The massive number of transistors also includes plenty of computing power, where the card at single precision (FP32) is set to 10.6 TFLOPS and double precision (FP64) to 5.3 TFLOPS. The former is a 54 percent increase over the GM200, and could be seen as an indication of what to expect from the sequel to the consumer-oriented graphics card Geforce Titan X.
For further specifications, the GP100 has a full 60 Stream Multiprocessorclusters, each with 64 CUDA cores and 4 texture units. This gives a total of 3,840 CUDA cores and 240 texture units. For the Tesla P100, however, four clusters are deactivated, which reduces the number to 3,584 and 224 respectively.

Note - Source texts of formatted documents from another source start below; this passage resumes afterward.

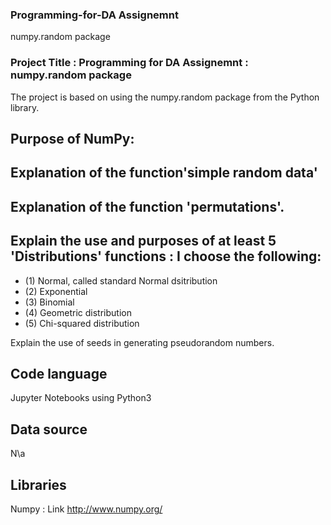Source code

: ### Programming-for-DA Assignemnt
numpy.random package

### Project Title : Programming for DA Assignemnt : numpy.random package
The project is based on using the numpy.random package from the Python library. 

## Purpose of NumPy: 
## Explanation of the function'simple random data'
## Explanation of the function 'permutations'.
##  Explain the use and purposes of at least 5 'Distributions' functions : I choose the following: 
- (1) Normal, called standard Normal dsitribution
- (2) Exponential
- (3) Binomial
- (4) Geometric distribution
- (5) Chi-squared distribution
  
 Explain the use of seeds in generating pseudorandom numbers.

## Code language
Jupyter Notebooks using Python3

## Data source
N\a

## Libraries
Numpy : Link http://www.numpy.org/
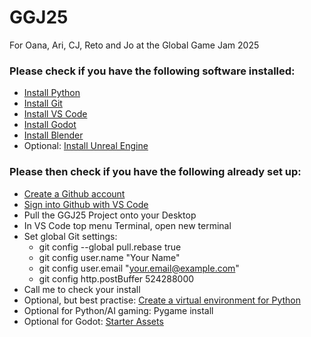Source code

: # GGJ25 
For Oana, Ari, CJ, Reto and Jo at the Global Game Jam 2025

### Please check if you have the following software installed:

- [Install Python](https://www.python.org/downloads/)
- [Install Git](https://git-scm.com/downloads)
- [Install VS Code](https://code.visualstudio.com/download)
- [Install Godot](https://godotengine.org/download/)
- [Install Blender](https://www.blender.org/download/)
- Optional: [Install Unreal Engine](https://www.unrealengine.com/en-US/download)

### Please then check if you have the following already set up:

- [Create a Github account](https://github.com/join)
- [Sign into Github with VS Code](https://code.visualstudio.com/docs/sourcecontrol/github)
- Pull the GGJ25 Project onto your Desktop
- In VS Code top menu Terminal, open new terminal
- Set global Git settings:
    - git config --global pull.rebase true
    - git config user.name "Your Name"
    - git config user.email "your.email@example.com"
    - git config http.postBuffer 524288000
- Call me to check your install
- Optional, but best practise: [Create a virtual environment for Python](https://packaging.python.org/en/latest/guides/installing-using-pip-and-virtual-environments/)
- Optional for Python/AI gaming: Pygame install
- Optional for Godot: [Starter Assets](https://godotengine.org/asset-library/asset)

The graphics circuit is also flanked by four HBM2 memory capsules with a total capacity of 16 GB. The bandwidth is set at a record high 720 GB / s, which, however, is lower than the 1 TB / s made possible by the memory technology. However, it is likely that Nvidia has turned down the clock frequencies to squeeze power consumption, and that other graphics cards with GP100 are equipped with faster HBM2.
Deliveries of the Nvidia Tesla P100 will begin shortly. It is not clear when the GP100 graphics circuit can be found in consumer graphics cards.